Wandgemälde in London: Eine Botschaft von Banksy?

Stand: 22.12.2025 15:54 Uhr

Nahe der Oxford Street in London ist ein Wandgemälde aufgetaucht, das dem Streetart-Künstler Banksy zugeschrieben wird – er hat sich aber nicht dazu bekannt. Viele rätseln nun, ob dahinter eine tiefere Botschaft steckt.

Menschenmengen schieben sich im Weihnachtsrummel an dem kleinen unscheinbaren Mäuerchen vorbei, an der Kreuzung zwischen Tottenham Court Road und Oxford Street mitten in London. Am Wochenende ist auf der Mauer, unten auf Höhe der Füße, ein Graffiti aufgetaucht, in der grau-schwarzen Schablonen-Technik, die typisch ist für Streetart-Künstler Banksy. Das Wandbild zeigt zwei Kinder, die auf dem Boden auf dem Rücken liegen, eingemummelt in Winterjacken und Mützen mit Gummistiefeln. Beide gucken in den Himmel, ein Kind deutet mit dem Arm gen Himmel.

„Guckt Euch die Stadt an“

Obwohl Banksy sich noch nicht zu dem Werk bekannt hat, erklärte der Londoner Künstler Gareth Price gegenüber der BBC, er sei überzeugt, dass die Sprayerei von dem anonym arbeitenden Graffiti-Künstler stammt: Ich sah diesen grauen Schatten von der anderen Straßenseite, guckte mir das näher an und siehe da: ein Banksy.“

Was die beiden Kinder, die in den Himmel starren, ausdrücken sollen, dazu fällt den Passanten einiges ein. Positive Botschaften und natürlich Bedrückendes. Ein Passant sagt: „Wenn es ein Banksy ist, dann will er vielleicht sagen, guckt euch die Stadt an, bewundert die Sehenswürdigkeiten, was wir unseren Kindern zeigen.“ Ein anderer meint: „Vielleicht ein gefallener Soldat, dessen inneres Kind ihm den Weg gen Himmel weist.“

Ist es ein Banksy? Ein Mädchen posiert über dem Gemälde, das von dem Künstler stammen könnte.
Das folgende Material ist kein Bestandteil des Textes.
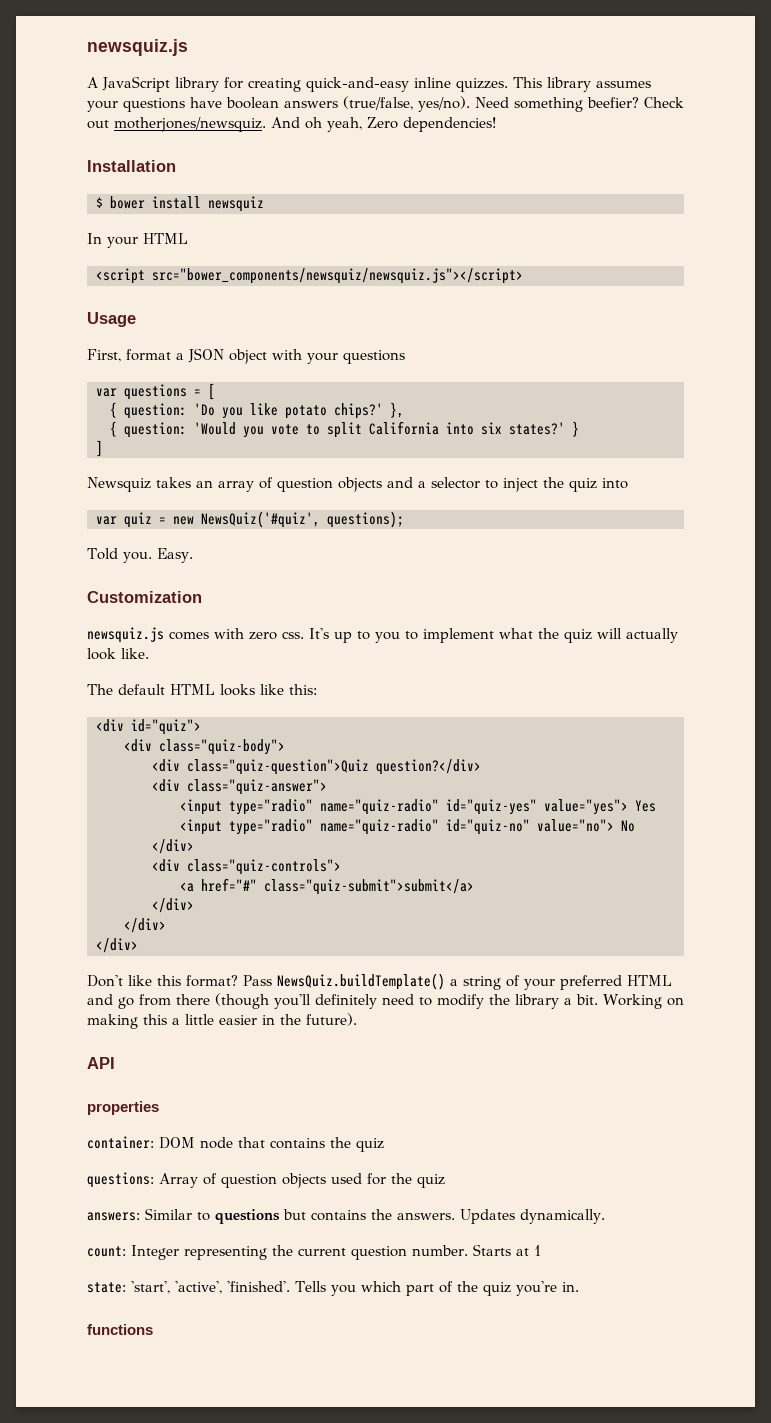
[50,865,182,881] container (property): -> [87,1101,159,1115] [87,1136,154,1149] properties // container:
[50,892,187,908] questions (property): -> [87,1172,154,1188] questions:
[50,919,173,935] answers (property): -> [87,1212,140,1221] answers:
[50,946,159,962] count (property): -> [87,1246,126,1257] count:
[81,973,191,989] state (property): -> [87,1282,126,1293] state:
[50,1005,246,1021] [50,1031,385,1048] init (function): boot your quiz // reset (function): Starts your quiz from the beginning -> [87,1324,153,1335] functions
Wohnhaus mit Luxus-Apartment neben dem Fundort

Doch schließlich könnte der Ort, an dem das Graffiti aufgetaucht ist, einen Hinweis auf die Botschaft geben. Neben dem Fundort der Malerei ragt das „Centre Point“-Hochhaus in die Höhe. Ein Wohnhaus mit Luxus-Apartments, von denen viele unbewohnt sind. Das war auch schon 1974 der Fall, als das 34-stöckige Gebäude von Aktivisten besetzt wurde, um auf den Wohnungsmangel in London und die Situation Obdachloser aufmerksam zu machen.

Heute heißt eine bekannte Organisation, die Wohnungslose unterstützt und deren Schirmherr Thronfolger Prinz William ist, „Centrepoint“. Benannt nach eben jenem Gebäude, mit dem Ruf, eine Schande für Wohnungslose zu sein, während Immobilienentwickler damit Geld verdienten.

Will Banksy Obdachlosigkeit thematisieren?

Dazu kommt: Auf den Bürgersteigen von Tottenham Court Road und Oxford Street schlagen jeden Abend, wenn die Läden in den glitzernden Einkaufsstraßen schließen, hunderte Obdachlose ihre Lager auf. Nach aktuellen Schätzungen der Londoner Behörden leben in der britischen Hauptstadt 210.000 Menschen ohne festen Wohnsitz, fast die Hälfte davon Kinder. Die Zahl steigt jedes Jahr.

Banksy-Fan Daniel Lloyd-Morgan zeichnet selbst und ist gekommen, um das neue Wandbild auf seinem Skizzenblock festzuhalten – bevor es verschwindet oder entfernt wird. Er ist sich sicher, dass es um Obdachlosigkeit geht: „Ich finde das sehr bezeichnend, dass die Leute an diesem Wandbild vorbeihasten, so wie sie an Obdachlosen vorbeihasten, die sie nicht sehen wollen. Ich denke, dass Banksy uns darauf aufmerksam machen will.“

Inzwischen gibt es Berichte, dass ein zweites identisches Graffiti entdeckt wurde, versteckt in einem deutlich abgelegeneren Teil von London. Die Schablone mit den zwei liegenden Kindern wurde an die Wand eines scheinbar verlassenen Gebäudes im Stadtteil Bayswater gesprüht.